(Stored dataset items)
----
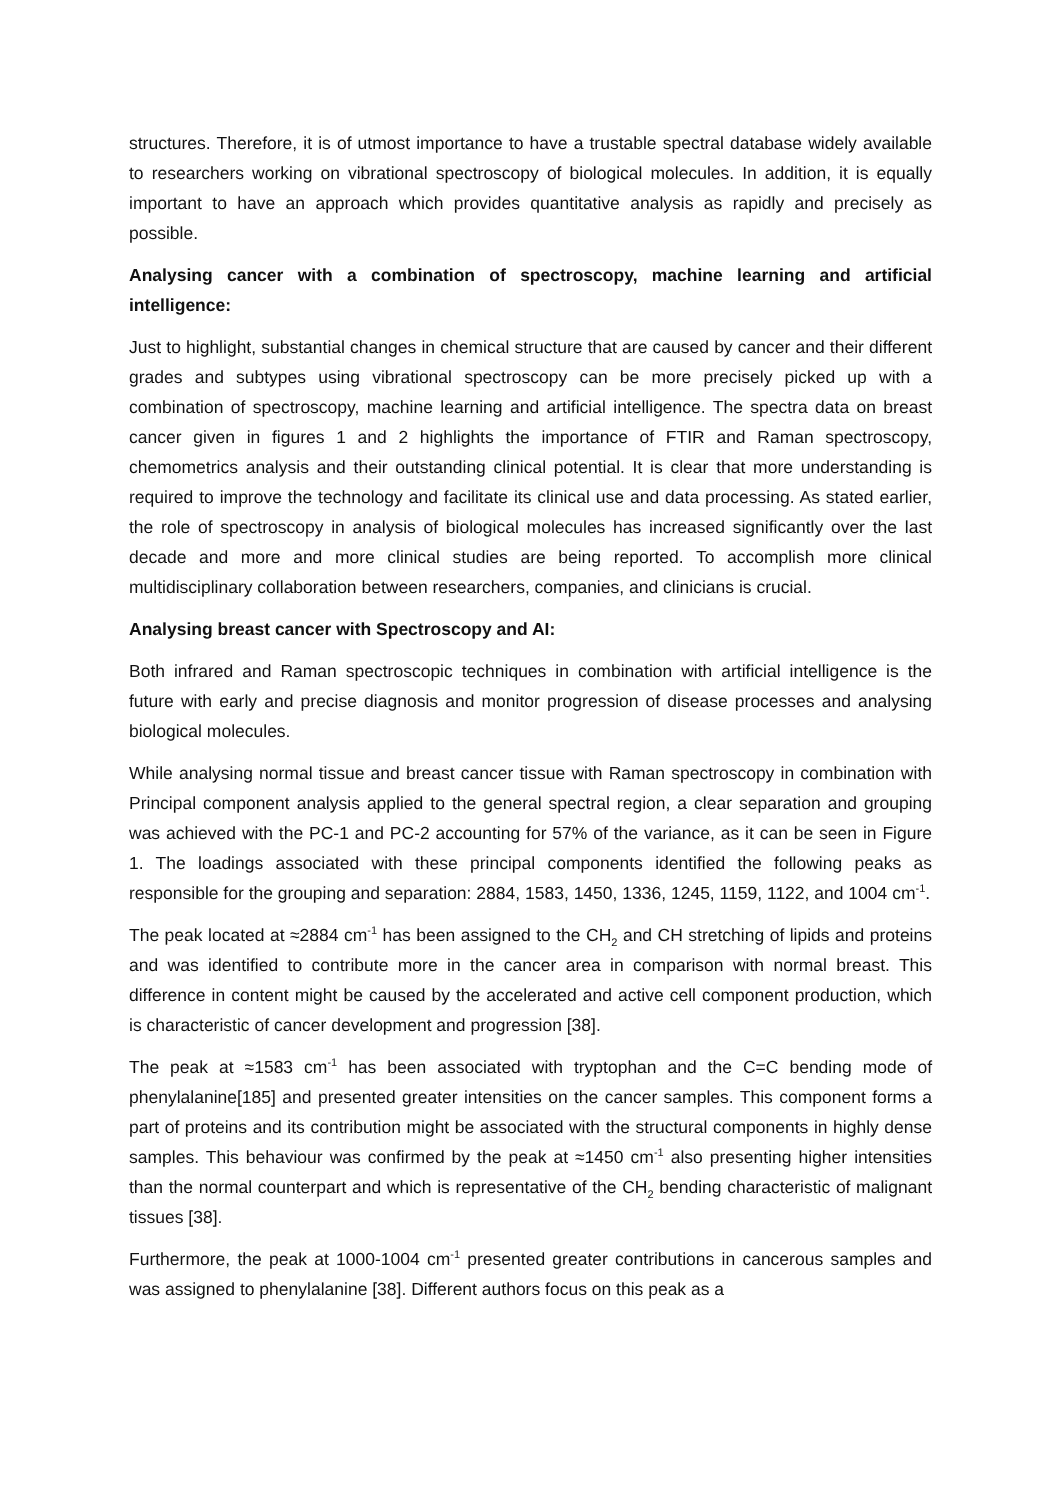structures. Therefore, it is of utmost importance to have a trustable spectral database widely available to researchers working on vibrational spectroscopy of biological molecules. In addition, it is equally important to have an approach which provides quantitative analysis as rapidly and precisely as possible.
Analysing cancer with a combination of spectroscopy, machine learning and artificial intelligence:
Just to highlight, substantial changes in chemical structure that are caused by cancer and their different grades and subtypes using vibrational spectroscopy can be more precisely picked up with a combination of spectroscopy, machine learning and artificial intelligence. The spectra data on breast cancer given in figures 1 and 2 highlights the importance of FTIR and Raman spectroscopy, chemometrics analysis and their outstanding clinical potential. It is clear that more understanding is required to improve the technology and facilitate its clinical use and data processing. As stated earlier, the role of spectroscopy in analysis of biological molecules has increased significantly over the last decade and more and more clinical studies are being reported. To accomplish more clinical multidisciplinary collaboration between researchers, companies, and clinicians is crucial.
Analysing breast cancer with Spectroscopy and AI:
Both infrared and Raman spectroscopic techniques in combination with artificial intelligence is the future with early and precise diagnosis and monitor progression of disease processes and analysing biological molecules.
While analysing normal tissue and breast cancer tissue with Raman spectroscopy in combination with Principal component analysis applied to the general spectral region, a clear separation and grouping was achieved with the PC-1 and PC-2 accounting for 57% of the variance, as it can be seen in Figure 1. The loadings associated with these principal components identified the following peaks as responsible for the grouping and separation: 2884, 1583, 1450, 1336, 1245, 1159, 1122, and 1004 cm<sup>-1</sup>.
The peak located at ≈2884 cm<sup>-1</sup> has been assigned to the CH<sub>2</sub> and CH stretching of lipids and proteins and was identified to contribute more in the cancer area in comparison with normal breast. This difference in content might be caused by the accelerated and active cell component production, which is characteristic of cancer development and progression [38].
The peak at ≈1583 cm<sup>-1</sup> has been associated with tryptophan and the C=C bending mode of phenylalanine[185] and presented greater intensities on the cancer samples. This component forms a part of proteins and its contribution might be associated with the structural components in highly dense samples. This behaviour was confirmed by the peak at ≈1450 cm<sup>-1</sup> also presenting higher intensities than the normal counterpart and which is representative of the CH<sub>2</sub> bending characteristic of malignant tissues [38].
Furthermore, the peak at 1000-1004 cm<sup>-1</sup> presented greater contributions in cancerous samples and was assigned to phenylalanine [38]. Different authors focus on this peak as a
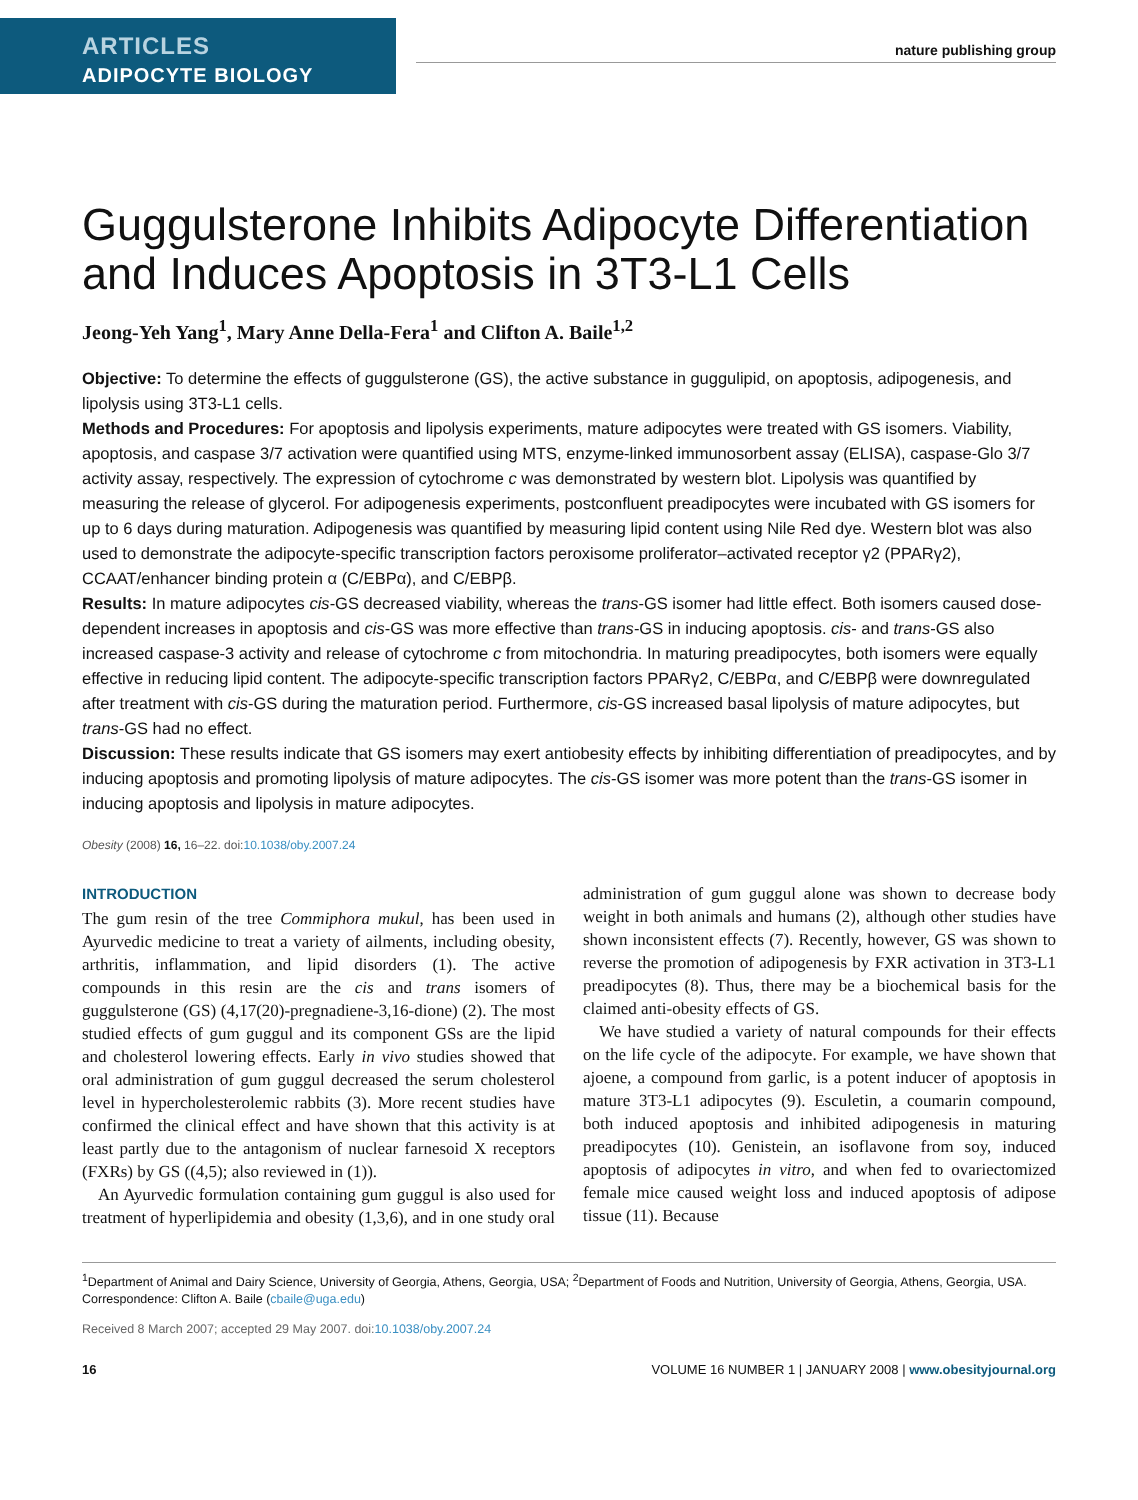ARTICLES
ADIPOCYTE BIOLOGY
nature publishing group
Guggulsterone Inhibits Adipocyte Differentiation and Induces Apoptosis in 3T3-L1 Cells
Jeong-Yeh Yang<sup>1</sup>, Mary Anne Della-Fera<sup>1</sup> and Clifton A. Baile<sup>1,2</sup>
Objective: To determine the effects of guggulsterone (GS), the active substance in guggulipid, on apoptosis, adipogenesis, and lipolysis using 3T3-L1 cells.
Methods and Procedures: For apoptosis and lipolysis experiments, mature adipocytes were treated with GS isomers. Viability, apoptosis, and caspase 3/7 activation were quantified using MTS, enzyme-linked immunosorbent assay (ELISA), caspase-Glo 3/7 activity assay, respectively. The expression of cytochrome c was demonstrated by western blot. Lipolysis was quantified by measuring the release of glycerol. For adipogenesis experiments, postconfluent preadipocytes were incubated with GS isomers for up to 6 days during maturation. Adipogenesis was quantified by measuring lipid content using Nile Red dye. Western blot was also used to demonstrate the adipocyte-specific transcription factors peroxisome proliferator–activated receptor γ2 (PPARγ2), CCAAT/enhancer binding protein α (C/EBPα), and C/EBPβ.
Results: In mature adipocytes cis-GS decreased viability, whereas the trans-GS isomer had little effect. Both isomers caused dose-dependent increases in apoptosis and cis-GS was more effective than trans-GS in inducing apoptosis. cis- and trans-GS also increased caspase-3 activity and release of cytochrome c from mitochondria. In maturing preadipocytes, both isomers were equally effective in reducing lipid content. The adipocyte-specific transcription factors PPARγ2, C/EBPα, and C/EBPβ were downregulated after treatment with cis-GS during the maturation period. Furthermore, cis-GS increased basal lipolysis of mature adipocytes, but trans-GS had no effect.
Discussion: These results indicate that GS isomers may exert antiobesity effects by inhibiting differentiation of preadipocytes, and by inducing apoptosis and promoting lipolysis of mature adipocytes. The cis-GS isomer was more potent than the trans-GS isomer in inducing apoptosis and lipolysis in mature adipocytes.
Obesity (2008) 16, 16–22. doi:10.1038/oby.2007.24
INTRODUCTION
The gum resin of the tree Commiphora mukul, has been used in Ayurvedic medicine to treat a variety of ailments, including obesity, arthritis, inflammation, and lipid disorders (1). The active compounds in this resin are the cis and trans isomers of guggulsterone (GS) (4,17(20)-pregnadiene-3,16-dione) (2). The most studied effects of gum guggul and its component GSs are the lipid and cholesterol lowering effects. Early in vivo studies showed that oral administration of gum guggul decreased the serum cholesterol level in hypercholesterolemic rabbits (3). More recent studies have confirmed the clinical effect and have shown that this activity is at least partly due to the antagonism of nuclear farnesoid X receptors (FXRs) by GS ((4,5); also reviewed in (1)).
An Ayurvedic formulation containing gum guggul is also used for treatment of hyperlipidemia and obesity (1,3,6), and in one study oral administration of gum guggul alone was shown to decrease body weight in both animals and humans (2), although other studies have shown inconsistent effects (7). Recently, however, GS was shown to reverse the promotion of adipogenesis by FXR activation in 3T3-L1 preadipocytes (8). Thus, there may be a biochemical basis for the claimed anti-obesity effects of GS.
We have studied a variety of natural compounds for their effects on the life cycle of the adipocyte. For example, we have shown that ajoene, a compound from garlic, is a potent inducer of apoptosis in mature 3T3-L1 adipocytes (9). Esculetin, a coumarin compound, both induced apoptosis and inhibited adipogenesis in maturing preadipocytes (10). Genistein, an isoflavone from soy, induced apoptosis of adipocytes in vitro, and when fed to ovariectomized female mice caused weight loss and induced apoptosis of adipose tissue (11). Because
<sup>1</sup> Department of Animal and Dairy Science, University of Georgia, Athens, Georgia, USA; <sup>2</sup>Department of Foods and Nutrition, University of Georgia, Athens, Georgia, USA. Correspondence: Clifton A. Baile (cbaile@uga.edu)
Received 8 March 2007; accepted 29 May 2007. doi:10.1038/oby.2007.24
16 VOLUME 16 NUMBER 1 | JANUARY 2008 | www.obesityjournal.org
----
* Exercise description *
Restate exactly, please, only the lines between the start of the data and the line containing "Analysing cancer with", both ends included, skipping the pictures.

* Answer to this problem *
structures. Therefore, it is of utmost importance to have a trustable spectral database widely available to researchers working on vibrational spectroscopy of biological molecules. In addition, it is equally important to have an approach which provides quantitative analysis as rapidly and precisely as possible.
Analysing cancer with a combination of spectroscopy, machine learning and artificial intelligence:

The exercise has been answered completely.